Spessoto explicou que há um esgotamento na oferta de recursos da caderneta de poupança para abastecer o financiamento imobiliário. Dessa forma, os bancos têm buscado fontes alternativas de recursos, cujo custo de captação está atrelado à Selic. “Estaremos mais suscetíveis às variações dos juros. Se o juro sobe, põe pressão sobre o spread dos bancos”.
Os executivos participaram nesta semana do Fórum Incorpora, organizado pela Associação Brasileira de Incorporadoras Imobiliárias (Abrainc), e também conversaram com a reportagem.
Perspectiva de alta
O diretor Financeiro e de Relações com Investidores da Cyrela, Miguel Mickelberg, classificou como “frustrante” a mudança na direção da Selic, já que as previsões de economistas no início de 2024 era de um ciclo de redução dos juros ao longo do ano. “É uma frustração grande começar o ano esperando uma taxa de juro de um dígito e ver o cenário atual mudando completamente”, disse o executivo.
Mickelberg contou que, por ora, não houve mudança de taxa nem de condições de financiamentos dos bancos aos clientes na etapa de entrega das chaves de imóveis vendidos na planta. No entanto, a tendência é que o mercado fique mais apertado nos próximos meses, estimou. “Eu acredito que os bancos vão ter algum reajuste na taxa. Ainda não vimos nada disso, é uma opinião pessoal com base no cenário macroeconômico”, afirmou. Mickelberg acrescentou ainda que as vendas de imóveis da companhia e do mercado como um todo “seguem saudáveis”.
O diretor Financeiro e de Relações com Investidores da incorporadora Eztec, Emilio Fugazza, apontou um aumento na procura de financiamento pelos clientes diretamente com a incorporadora. Isso tem acontecido ainda de forma incipiente, mas indica que os bancos andam mais restritivos na concessão de empréstimos. “Os bancos têm buscado atender, mas nem todos os clientes se enquadram. Na média, a taxa de juros está mais alta”, afirmou.
Essa avaliação foi corroborada pela coordenadora de crédito da consultoria MelhorTaxa, Priscilla Basso. “Quanto às taxas, não tivemos mudanças. Mas vimos limitações na oferta dos recursos”, apontou a coordenadora da consultoria que presta serviço de comparação de taxas e condições de crédito.
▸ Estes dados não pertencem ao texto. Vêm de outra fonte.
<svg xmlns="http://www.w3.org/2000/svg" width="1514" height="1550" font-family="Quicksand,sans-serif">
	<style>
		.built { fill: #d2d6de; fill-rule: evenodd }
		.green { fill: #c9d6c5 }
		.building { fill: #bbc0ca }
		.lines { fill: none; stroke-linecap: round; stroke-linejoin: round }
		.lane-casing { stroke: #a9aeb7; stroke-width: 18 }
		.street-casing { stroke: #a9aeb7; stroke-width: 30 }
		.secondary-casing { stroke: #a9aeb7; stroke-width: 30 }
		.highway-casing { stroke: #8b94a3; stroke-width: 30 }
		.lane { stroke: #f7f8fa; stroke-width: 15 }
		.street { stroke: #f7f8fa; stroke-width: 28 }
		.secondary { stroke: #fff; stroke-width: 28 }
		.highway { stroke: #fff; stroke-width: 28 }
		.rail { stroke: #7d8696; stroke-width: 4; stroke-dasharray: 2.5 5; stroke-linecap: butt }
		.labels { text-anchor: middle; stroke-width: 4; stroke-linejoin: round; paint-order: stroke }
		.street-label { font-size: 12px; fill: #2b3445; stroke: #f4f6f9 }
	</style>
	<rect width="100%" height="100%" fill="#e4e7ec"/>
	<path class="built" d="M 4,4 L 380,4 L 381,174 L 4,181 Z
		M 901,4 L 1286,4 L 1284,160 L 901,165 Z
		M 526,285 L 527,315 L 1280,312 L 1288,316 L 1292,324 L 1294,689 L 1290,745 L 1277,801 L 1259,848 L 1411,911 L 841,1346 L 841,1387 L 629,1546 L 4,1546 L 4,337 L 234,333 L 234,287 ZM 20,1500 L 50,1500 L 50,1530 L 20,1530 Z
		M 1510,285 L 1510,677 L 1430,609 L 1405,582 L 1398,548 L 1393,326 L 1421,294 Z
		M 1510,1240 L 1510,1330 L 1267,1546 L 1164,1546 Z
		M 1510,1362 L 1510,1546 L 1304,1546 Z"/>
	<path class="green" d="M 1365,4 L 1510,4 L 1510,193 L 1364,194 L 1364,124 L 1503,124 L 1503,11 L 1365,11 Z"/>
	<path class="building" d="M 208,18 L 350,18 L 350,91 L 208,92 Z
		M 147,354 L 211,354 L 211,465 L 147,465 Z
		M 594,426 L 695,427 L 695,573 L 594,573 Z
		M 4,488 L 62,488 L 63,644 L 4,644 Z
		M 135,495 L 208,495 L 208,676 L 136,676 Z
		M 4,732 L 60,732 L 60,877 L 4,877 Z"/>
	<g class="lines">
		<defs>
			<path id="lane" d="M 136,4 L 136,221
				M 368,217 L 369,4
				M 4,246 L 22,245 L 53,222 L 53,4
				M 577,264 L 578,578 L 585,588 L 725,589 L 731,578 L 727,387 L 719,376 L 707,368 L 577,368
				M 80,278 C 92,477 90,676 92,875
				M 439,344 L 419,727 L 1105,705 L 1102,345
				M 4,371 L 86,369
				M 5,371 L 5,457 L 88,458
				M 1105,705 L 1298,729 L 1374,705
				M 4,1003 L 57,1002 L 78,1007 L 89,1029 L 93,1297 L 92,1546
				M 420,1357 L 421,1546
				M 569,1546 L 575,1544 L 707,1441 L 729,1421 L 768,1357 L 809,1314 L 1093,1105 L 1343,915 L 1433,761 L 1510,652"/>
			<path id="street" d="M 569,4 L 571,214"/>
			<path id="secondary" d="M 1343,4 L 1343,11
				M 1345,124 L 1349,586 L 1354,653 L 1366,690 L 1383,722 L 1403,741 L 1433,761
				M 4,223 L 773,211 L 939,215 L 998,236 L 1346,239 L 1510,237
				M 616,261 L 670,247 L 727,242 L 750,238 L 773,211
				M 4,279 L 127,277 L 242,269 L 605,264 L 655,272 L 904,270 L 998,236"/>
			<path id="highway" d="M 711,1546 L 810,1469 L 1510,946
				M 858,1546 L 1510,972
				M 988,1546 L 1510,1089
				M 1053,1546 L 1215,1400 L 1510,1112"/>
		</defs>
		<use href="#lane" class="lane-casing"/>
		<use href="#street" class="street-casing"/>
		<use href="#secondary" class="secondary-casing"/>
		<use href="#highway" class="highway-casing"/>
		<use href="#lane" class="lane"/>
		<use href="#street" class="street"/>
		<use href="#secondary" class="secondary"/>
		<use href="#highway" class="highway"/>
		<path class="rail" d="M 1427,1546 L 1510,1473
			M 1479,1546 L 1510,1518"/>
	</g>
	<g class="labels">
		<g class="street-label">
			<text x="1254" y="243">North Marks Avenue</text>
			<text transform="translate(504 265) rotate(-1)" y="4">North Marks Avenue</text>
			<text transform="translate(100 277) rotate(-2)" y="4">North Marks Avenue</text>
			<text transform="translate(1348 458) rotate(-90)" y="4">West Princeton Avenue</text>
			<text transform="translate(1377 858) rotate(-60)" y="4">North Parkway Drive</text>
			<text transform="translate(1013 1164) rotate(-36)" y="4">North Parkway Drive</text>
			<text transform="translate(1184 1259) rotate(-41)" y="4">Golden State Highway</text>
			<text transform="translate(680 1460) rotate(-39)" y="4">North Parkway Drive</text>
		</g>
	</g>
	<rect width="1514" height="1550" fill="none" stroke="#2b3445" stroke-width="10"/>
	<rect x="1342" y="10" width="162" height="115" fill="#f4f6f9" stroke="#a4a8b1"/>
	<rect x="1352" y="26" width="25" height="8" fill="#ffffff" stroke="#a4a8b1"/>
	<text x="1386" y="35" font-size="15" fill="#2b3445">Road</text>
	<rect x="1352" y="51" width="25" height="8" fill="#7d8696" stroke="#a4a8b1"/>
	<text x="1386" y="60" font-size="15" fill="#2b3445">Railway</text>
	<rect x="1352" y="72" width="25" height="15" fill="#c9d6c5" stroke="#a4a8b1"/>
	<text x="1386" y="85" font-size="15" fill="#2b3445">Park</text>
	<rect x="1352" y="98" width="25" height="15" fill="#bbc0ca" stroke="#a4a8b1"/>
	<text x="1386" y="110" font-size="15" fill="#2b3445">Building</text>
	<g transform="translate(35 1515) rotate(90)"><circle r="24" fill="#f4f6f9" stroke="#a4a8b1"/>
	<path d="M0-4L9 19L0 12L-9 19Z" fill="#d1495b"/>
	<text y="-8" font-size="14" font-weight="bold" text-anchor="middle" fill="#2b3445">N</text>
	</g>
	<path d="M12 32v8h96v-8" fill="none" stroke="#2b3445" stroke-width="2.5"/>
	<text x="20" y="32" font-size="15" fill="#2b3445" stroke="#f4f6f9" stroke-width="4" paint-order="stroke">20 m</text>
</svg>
O presidente da Abrainc, Luiz França, também espera dificuldades para o mercado. “A classe média tem interesse em comprar imóveis, mas encontra dificuldade em obter crédito devido aos juros elevado. Isso não só compromete o orçamento das famílias, que enfrentam obstáculos para financiar a casa própria, como também inibe o lançamento de novos projetos pelas incorporadoras, afetando todo o setor,” afirmou.